Accessing non-gaming features
With the current Xbox 360, Microsoft requires you to have an Xbox Live Gold subscription to access streaming media apps such as HBO Go and Netflix. But entertainment services were an afterthought to the original design of the Xbox 360 and only appeared years after the console was first released.
The Xbox One is the culmination of Microsoft's attempts to conquer the living room with the Xbox 360. Instead of a gaming machine that happens to offer other entertainment services, the Xbox One is a full-service entertainment box that also plays games.
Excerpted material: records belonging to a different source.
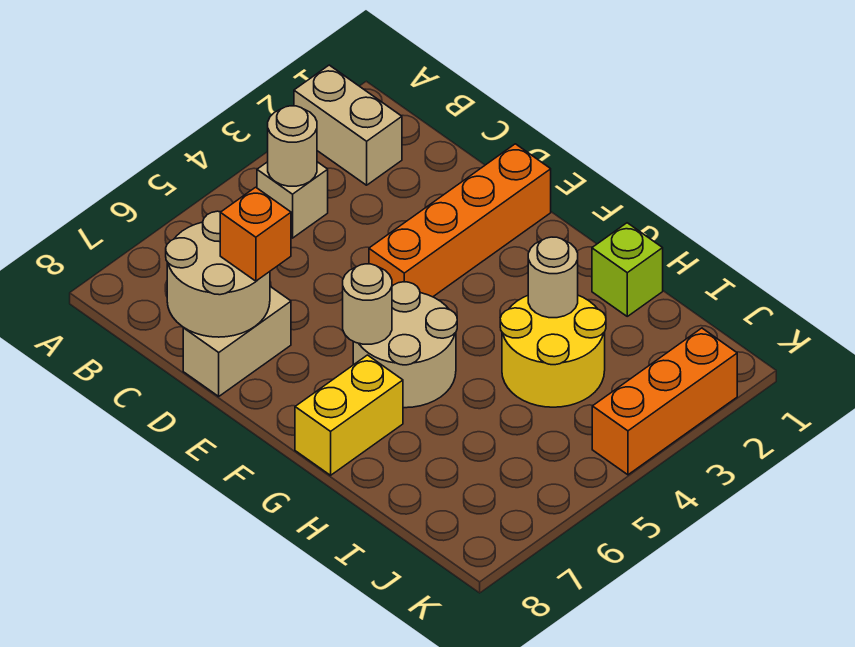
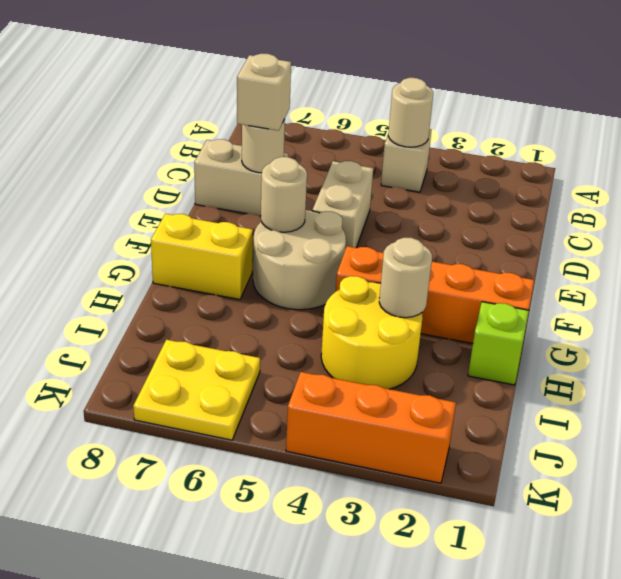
tan brick A2:B2 level 1 -> tan brick D5:E5 level 1
tan round brick C7:D8 level 2 -> tan round brick D7 level 2
orange brick D7 level 3 -> tan brick D7 level 3
orange brick E1:E4 level 1 -> orange brick G1:G4 level 1
none -> yellow plate J6:K7 level 1

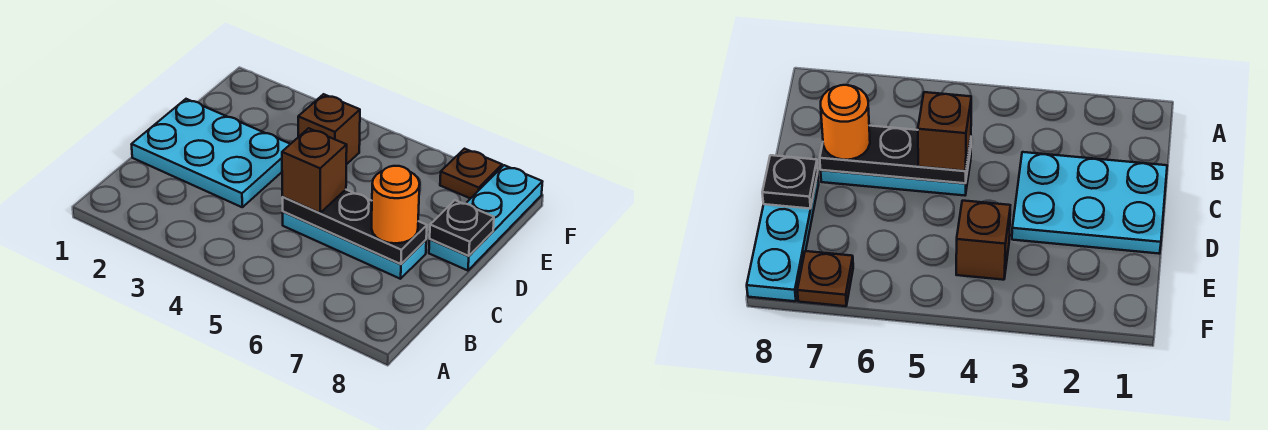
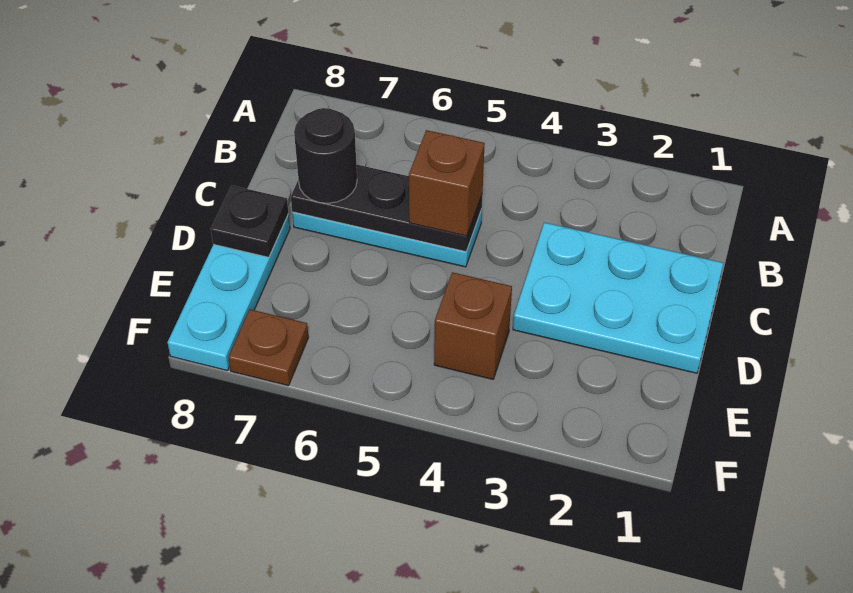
orange round brick C7 level 3 -> black round brick C7 level 3

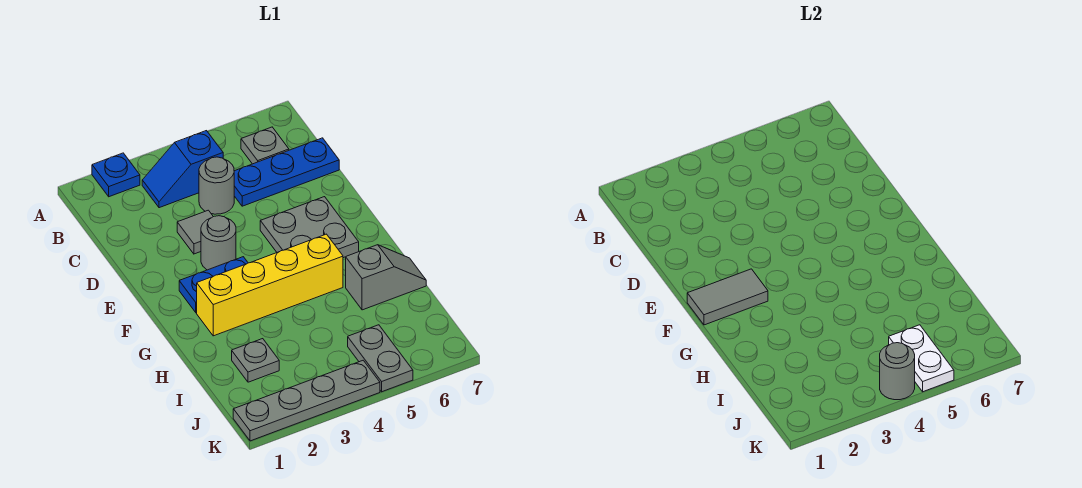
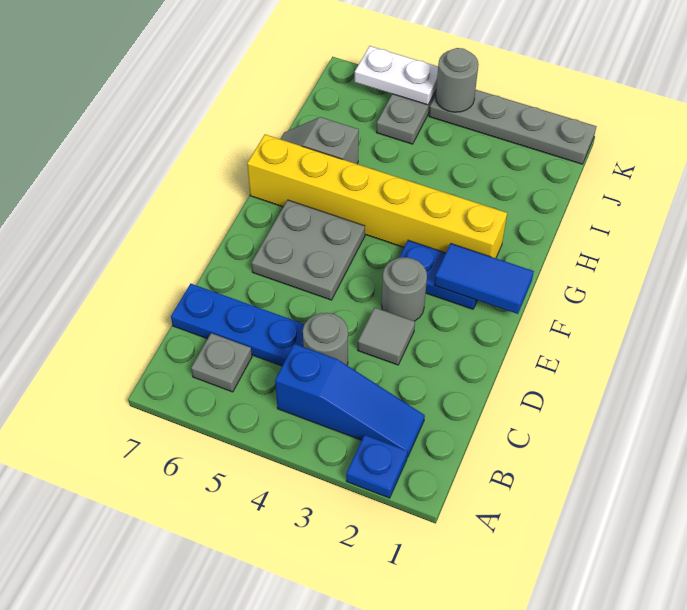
blue slope B3:B4 level 1 top 4 -> blue slope B2:B4 level 1 top 4
grey tile F1:F2 level 2 -> blue tile F1:F2 level 2
yellow brick G2:G5 level 1 -> yellow brick G2:G7 level 1
grey plate I2 level 1 -> none
white plate J5:K5 level 2 -> white plate K5:K6 level 2

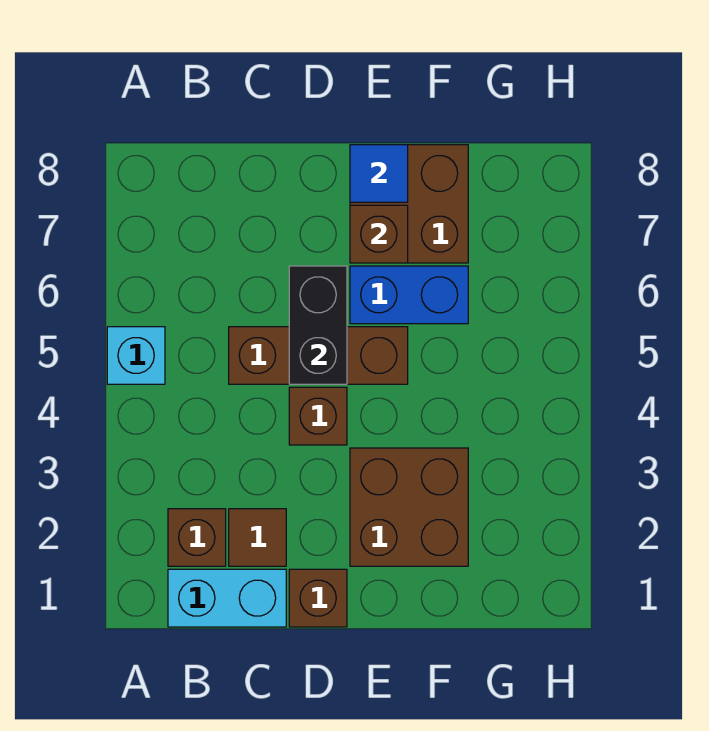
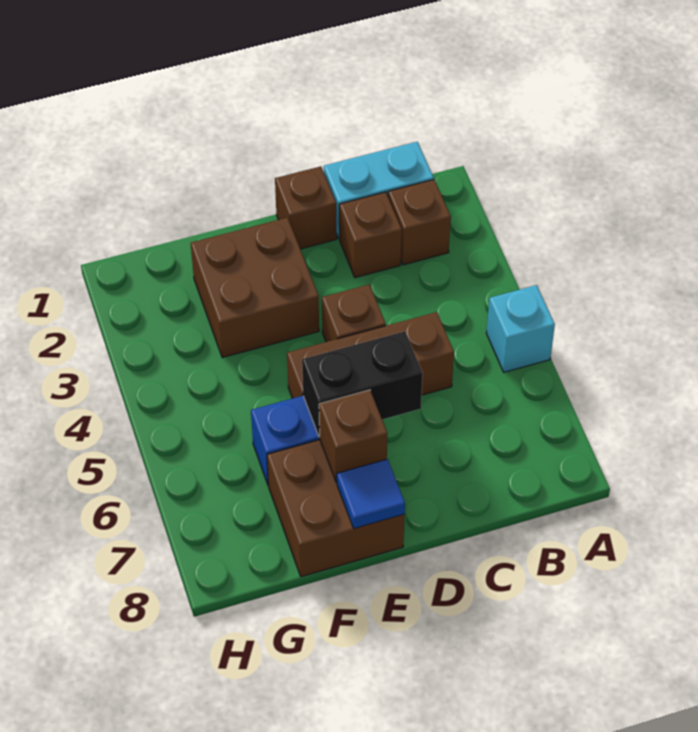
brown tile C2 level 1 -> brown brick C2 level 1
black brick D5:D6 level 2 -> black brick D6:E6 level 2

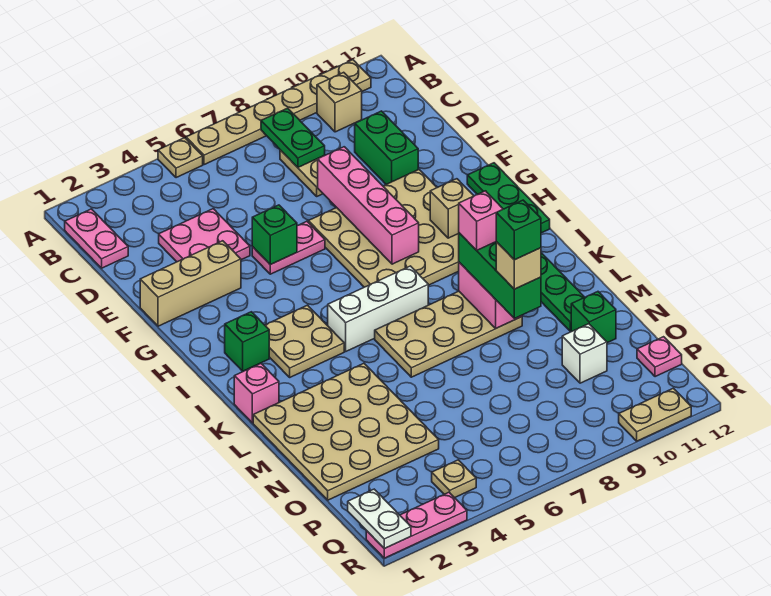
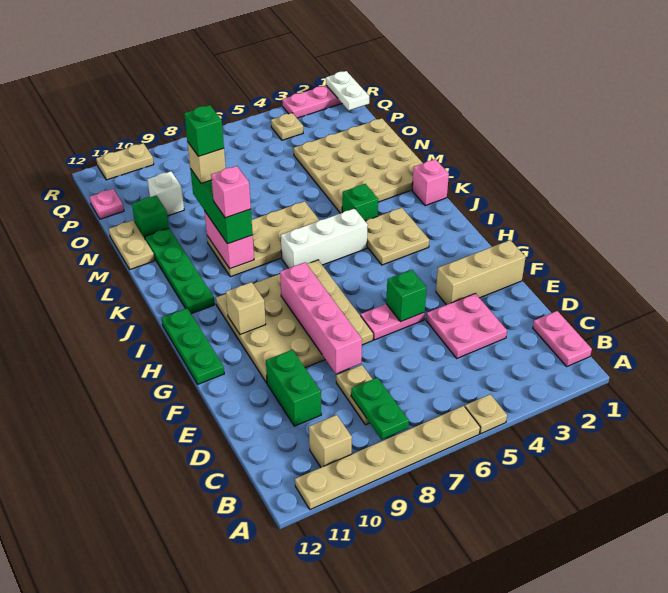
green brick I2 level 1 -> green brick K4 level 1
none -> tan plate M12:N12 level 1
So will the Xbox One require an Xbox Live subscription to access online entertainment services and apps, the way that an Xbox 360 does? If Microsoft is hoping to attract more people to the Xbox One than just gamers, it will need to make the new console as enticing as possible. An annoying yearly subscription to access apps you can use for free on a Roku or Apple TV just won't cut it.
About that cable overlay...
Who will be able to use the Xbox One's new pass-through feature where your cable box connects directly to your Xbox One?
What's supposed to happen is that the Xbox takes the signal from your cable box and slaps its own interface on top for the channel guide and other features. But for that to work, Microsoft has to work closely with the cable providers to ensure a seamless experience. So which cable providers will Xbox One support when it rolls out the door? Microsoft isn't saying yet.
"Our goal is to enable live TV through Xbox One in every waythat it is delivered throughout the world," Microsoft says on its Xbox One Q&A site. "The delivery of TV is complex and we are working through the many technologies and policies around the world to make live TV available where Xbox One is available."
These are the big questions that need answering. We should learn more about the Xbox One in a few weeks during Microsoft's presentation at E3.
If you're looking for more clues about the Xbox One before then, you can check out a live online chat Wednesday with Xbox's Major Nelson starting at 4 p.m. EDT.